▶ **PROVIDED DATA**:
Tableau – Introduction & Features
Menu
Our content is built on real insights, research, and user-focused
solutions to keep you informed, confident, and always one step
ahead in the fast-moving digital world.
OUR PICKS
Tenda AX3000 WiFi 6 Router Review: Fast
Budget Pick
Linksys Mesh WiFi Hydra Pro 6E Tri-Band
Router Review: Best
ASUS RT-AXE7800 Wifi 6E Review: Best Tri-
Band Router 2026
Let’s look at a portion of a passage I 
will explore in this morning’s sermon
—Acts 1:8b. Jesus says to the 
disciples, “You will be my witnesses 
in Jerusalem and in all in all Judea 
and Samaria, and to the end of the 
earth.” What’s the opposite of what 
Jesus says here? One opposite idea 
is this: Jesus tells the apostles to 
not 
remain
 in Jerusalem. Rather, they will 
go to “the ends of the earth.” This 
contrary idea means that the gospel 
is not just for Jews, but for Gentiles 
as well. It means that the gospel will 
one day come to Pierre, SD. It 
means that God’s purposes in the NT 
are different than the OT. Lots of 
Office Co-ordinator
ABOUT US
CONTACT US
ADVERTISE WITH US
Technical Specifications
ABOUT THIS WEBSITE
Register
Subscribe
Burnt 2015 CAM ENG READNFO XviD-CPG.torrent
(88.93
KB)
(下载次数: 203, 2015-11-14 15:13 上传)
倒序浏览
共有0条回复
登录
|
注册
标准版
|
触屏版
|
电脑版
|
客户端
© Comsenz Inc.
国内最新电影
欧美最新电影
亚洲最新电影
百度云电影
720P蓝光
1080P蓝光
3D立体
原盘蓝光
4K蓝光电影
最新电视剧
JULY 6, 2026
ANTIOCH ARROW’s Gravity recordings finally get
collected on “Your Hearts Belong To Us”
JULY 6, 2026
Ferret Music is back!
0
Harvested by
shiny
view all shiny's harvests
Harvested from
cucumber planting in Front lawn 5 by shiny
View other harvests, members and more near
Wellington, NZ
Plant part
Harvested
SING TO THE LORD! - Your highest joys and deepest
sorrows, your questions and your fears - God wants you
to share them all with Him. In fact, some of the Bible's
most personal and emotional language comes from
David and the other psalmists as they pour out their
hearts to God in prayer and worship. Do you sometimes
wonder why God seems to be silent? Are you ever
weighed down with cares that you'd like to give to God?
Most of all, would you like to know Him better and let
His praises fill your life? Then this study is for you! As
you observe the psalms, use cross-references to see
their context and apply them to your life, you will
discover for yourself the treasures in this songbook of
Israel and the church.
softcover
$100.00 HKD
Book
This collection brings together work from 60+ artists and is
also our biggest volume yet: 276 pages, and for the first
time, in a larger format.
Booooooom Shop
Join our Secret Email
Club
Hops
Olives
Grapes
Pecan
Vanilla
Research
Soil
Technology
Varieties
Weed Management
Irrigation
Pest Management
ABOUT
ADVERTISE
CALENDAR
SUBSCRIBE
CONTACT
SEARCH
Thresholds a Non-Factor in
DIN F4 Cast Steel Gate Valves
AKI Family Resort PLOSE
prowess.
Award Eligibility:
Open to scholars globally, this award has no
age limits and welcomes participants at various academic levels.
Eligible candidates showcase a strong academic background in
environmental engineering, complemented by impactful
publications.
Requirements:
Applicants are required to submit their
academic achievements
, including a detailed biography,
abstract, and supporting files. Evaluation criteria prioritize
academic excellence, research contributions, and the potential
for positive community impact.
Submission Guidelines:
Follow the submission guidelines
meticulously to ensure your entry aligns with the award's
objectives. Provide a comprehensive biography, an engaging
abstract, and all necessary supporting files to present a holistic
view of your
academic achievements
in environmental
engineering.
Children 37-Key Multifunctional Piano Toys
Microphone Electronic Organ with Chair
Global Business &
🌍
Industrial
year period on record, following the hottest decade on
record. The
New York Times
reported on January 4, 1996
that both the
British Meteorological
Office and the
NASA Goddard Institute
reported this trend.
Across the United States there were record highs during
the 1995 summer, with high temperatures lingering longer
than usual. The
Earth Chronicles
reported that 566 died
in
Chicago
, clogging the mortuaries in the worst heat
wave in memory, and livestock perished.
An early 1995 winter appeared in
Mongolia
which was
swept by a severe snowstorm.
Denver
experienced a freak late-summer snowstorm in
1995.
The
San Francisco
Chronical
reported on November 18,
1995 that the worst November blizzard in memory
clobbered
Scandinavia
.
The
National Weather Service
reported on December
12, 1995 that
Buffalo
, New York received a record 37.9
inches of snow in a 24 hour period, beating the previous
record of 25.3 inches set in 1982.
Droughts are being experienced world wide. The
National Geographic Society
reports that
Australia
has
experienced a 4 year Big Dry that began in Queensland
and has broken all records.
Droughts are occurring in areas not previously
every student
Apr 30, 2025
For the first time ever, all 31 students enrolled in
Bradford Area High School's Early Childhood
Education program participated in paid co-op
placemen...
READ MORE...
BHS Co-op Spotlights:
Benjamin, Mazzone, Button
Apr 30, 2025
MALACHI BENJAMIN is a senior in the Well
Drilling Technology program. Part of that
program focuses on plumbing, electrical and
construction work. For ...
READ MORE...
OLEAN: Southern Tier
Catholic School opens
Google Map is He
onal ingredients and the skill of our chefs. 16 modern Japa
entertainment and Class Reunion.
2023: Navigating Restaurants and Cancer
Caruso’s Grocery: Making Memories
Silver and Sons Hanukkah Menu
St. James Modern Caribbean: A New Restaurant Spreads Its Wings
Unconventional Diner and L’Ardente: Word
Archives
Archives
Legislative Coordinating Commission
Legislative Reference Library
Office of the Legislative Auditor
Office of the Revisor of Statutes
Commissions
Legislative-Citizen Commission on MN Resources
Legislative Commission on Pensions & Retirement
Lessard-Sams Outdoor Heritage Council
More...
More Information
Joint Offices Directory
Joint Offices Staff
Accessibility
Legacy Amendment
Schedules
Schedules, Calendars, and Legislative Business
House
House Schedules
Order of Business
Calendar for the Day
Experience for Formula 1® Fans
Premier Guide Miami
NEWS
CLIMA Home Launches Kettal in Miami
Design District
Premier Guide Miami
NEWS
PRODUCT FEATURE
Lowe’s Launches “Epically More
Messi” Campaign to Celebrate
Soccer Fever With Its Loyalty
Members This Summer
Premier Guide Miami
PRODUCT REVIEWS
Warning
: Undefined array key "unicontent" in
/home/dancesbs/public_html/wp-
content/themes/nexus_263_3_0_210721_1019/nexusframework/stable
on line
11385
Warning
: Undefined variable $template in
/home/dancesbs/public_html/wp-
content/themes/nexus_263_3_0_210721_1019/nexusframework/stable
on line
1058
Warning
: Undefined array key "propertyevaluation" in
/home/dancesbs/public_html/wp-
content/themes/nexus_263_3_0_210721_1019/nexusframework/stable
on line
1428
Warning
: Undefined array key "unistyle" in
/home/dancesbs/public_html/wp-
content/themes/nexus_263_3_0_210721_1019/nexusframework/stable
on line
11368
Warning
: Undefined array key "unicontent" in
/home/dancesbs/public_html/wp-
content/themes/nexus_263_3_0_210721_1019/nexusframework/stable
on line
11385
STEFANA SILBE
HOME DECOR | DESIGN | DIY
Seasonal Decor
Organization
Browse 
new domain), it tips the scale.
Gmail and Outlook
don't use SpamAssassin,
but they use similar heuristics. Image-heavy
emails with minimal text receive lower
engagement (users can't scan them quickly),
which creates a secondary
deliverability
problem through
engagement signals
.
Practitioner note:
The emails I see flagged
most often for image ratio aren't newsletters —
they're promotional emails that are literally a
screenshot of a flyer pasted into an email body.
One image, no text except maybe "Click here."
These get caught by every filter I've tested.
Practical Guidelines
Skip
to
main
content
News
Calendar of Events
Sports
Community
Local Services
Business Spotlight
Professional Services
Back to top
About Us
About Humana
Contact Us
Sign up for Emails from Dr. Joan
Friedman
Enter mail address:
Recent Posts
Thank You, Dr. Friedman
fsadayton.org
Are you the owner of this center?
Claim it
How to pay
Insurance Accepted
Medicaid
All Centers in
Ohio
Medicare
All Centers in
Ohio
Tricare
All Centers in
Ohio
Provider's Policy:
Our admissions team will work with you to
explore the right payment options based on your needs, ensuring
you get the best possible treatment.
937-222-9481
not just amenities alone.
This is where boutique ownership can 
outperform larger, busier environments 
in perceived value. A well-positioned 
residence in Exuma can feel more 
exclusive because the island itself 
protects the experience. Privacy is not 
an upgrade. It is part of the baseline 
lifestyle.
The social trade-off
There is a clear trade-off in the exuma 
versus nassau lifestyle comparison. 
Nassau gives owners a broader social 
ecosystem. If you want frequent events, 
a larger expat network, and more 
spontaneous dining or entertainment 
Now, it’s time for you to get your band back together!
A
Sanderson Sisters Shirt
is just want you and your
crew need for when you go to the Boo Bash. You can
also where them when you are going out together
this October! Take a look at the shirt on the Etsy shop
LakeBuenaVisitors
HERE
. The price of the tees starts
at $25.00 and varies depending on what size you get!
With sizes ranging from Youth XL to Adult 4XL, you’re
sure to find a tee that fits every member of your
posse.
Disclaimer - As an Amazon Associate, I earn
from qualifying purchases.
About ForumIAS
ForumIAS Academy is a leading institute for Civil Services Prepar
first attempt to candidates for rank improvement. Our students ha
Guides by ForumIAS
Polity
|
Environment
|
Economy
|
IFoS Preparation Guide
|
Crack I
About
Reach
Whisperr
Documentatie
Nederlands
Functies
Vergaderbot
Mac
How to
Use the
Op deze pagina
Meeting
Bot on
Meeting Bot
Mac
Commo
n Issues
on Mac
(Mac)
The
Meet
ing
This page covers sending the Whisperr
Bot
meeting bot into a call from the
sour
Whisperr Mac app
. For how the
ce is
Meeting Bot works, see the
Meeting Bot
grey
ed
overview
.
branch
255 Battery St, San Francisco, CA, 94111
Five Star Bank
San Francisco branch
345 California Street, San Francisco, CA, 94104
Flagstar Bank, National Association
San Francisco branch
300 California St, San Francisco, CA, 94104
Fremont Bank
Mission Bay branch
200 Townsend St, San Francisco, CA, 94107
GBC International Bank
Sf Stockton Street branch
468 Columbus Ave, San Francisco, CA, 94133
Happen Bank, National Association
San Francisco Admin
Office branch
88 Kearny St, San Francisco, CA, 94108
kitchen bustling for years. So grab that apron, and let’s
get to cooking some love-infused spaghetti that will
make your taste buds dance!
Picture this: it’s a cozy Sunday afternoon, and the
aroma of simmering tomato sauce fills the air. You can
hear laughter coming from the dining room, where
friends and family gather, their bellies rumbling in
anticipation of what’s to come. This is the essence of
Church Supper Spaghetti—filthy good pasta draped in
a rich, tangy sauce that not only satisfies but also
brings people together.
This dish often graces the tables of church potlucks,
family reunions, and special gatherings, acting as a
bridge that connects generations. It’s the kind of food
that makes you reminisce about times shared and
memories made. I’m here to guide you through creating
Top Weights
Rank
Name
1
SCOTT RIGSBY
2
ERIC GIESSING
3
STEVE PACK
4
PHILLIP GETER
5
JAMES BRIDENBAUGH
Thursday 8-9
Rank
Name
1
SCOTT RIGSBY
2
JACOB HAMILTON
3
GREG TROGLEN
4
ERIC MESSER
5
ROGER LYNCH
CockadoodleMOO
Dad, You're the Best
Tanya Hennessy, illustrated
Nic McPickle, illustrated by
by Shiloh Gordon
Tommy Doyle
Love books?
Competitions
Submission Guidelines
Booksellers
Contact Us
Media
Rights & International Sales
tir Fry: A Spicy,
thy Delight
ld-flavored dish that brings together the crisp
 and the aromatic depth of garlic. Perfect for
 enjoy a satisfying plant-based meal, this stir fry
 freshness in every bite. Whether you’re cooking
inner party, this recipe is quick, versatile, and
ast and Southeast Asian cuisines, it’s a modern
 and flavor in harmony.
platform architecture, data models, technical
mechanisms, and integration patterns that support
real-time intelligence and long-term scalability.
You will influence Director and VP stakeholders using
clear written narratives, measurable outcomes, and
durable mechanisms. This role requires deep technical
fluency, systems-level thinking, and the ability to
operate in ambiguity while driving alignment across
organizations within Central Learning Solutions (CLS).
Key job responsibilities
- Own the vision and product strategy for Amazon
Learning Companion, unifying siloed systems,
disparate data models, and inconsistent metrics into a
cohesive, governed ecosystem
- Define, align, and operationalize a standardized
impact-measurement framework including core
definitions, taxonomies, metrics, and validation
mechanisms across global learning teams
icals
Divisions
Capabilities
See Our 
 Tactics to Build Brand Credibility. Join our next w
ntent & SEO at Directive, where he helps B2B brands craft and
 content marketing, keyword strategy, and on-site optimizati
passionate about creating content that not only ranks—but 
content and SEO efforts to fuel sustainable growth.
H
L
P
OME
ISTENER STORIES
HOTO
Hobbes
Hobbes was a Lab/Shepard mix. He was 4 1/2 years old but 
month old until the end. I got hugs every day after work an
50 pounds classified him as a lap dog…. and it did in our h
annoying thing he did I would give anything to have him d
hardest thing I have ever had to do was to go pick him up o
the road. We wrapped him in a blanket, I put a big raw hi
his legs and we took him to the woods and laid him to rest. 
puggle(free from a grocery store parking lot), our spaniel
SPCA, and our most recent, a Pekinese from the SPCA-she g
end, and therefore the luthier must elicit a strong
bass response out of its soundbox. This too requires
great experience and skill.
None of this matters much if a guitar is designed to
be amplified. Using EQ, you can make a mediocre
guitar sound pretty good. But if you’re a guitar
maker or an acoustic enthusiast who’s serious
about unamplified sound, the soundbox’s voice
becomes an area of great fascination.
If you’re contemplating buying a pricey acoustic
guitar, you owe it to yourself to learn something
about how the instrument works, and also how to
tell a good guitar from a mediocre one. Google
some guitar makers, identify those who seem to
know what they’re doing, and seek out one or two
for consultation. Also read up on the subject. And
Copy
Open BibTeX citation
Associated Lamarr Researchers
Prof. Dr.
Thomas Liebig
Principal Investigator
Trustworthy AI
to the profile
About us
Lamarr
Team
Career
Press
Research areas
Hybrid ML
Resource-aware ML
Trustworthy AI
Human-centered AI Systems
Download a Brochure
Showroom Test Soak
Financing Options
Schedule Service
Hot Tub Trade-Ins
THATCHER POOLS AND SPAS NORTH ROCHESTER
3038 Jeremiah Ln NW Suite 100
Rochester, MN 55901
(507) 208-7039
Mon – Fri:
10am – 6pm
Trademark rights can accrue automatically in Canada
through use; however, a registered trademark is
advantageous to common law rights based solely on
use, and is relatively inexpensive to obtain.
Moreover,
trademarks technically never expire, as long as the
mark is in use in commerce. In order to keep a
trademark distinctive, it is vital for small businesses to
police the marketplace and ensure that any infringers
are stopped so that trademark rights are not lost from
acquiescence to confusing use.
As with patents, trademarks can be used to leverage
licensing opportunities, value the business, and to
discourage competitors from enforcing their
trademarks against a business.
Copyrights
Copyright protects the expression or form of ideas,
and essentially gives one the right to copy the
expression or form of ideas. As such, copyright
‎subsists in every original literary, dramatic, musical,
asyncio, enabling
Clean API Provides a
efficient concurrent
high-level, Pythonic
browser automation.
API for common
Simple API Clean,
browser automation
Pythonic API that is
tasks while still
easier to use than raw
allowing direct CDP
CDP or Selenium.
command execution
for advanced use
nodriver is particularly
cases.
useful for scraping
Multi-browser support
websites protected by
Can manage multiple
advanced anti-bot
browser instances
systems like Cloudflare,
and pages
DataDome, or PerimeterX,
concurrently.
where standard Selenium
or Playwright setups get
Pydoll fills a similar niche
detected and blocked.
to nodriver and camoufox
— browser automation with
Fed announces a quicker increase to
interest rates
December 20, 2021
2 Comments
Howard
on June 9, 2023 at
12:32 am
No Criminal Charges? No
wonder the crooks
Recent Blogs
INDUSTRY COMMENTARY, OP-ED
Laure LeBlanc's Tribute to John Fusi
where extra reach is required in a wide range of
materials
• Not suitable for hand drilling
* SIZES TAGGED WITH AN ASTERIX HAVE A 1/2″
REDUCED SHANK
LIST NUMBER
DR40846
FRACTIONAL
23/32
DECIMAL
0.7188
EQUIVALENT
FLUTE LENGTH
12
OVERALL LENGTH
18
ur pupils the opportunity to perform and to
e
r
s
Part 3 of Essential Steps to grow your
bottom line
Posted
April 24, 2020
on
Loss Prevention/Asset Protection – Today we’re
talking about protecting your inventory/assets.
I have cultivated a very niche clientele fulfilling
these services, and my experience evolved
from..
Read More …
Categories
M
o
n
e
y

▶ **ASSIGNMENT**:
Copy the lines from the first one through the line containing "opposite of what", changing "Review" to "Test" wherever it occurs and leaving everything else as it is.

▶ **TASK RESPONSE**:
Tableau – Introduction & Features
Menu
Our content is built on real insights, research, and user-focused
solutions to keep you informed, confident, and always one step
ahead in the fast-moving digital world.
OUR PICKS
Tenda AX3000 WiFi 6 Router Test: Fast
Budget Pick
Linksys Mesh WiFi Hydra Pro 6E Tri-Band
Router Test: Best
ASUS RT-AXE7800 Wifi 6E Test: Best Tri-
Band Router 2026
Let’s look at a portion of a passage I 
will explore in this morning’s sermon
—Acts 1:8b. Jesus says to the 
disciples, “You will be my witnesses 
in Jerusalem and in all in all Judea 
and Samaria, and to the end of the 
earth.” What’s the opposite of what 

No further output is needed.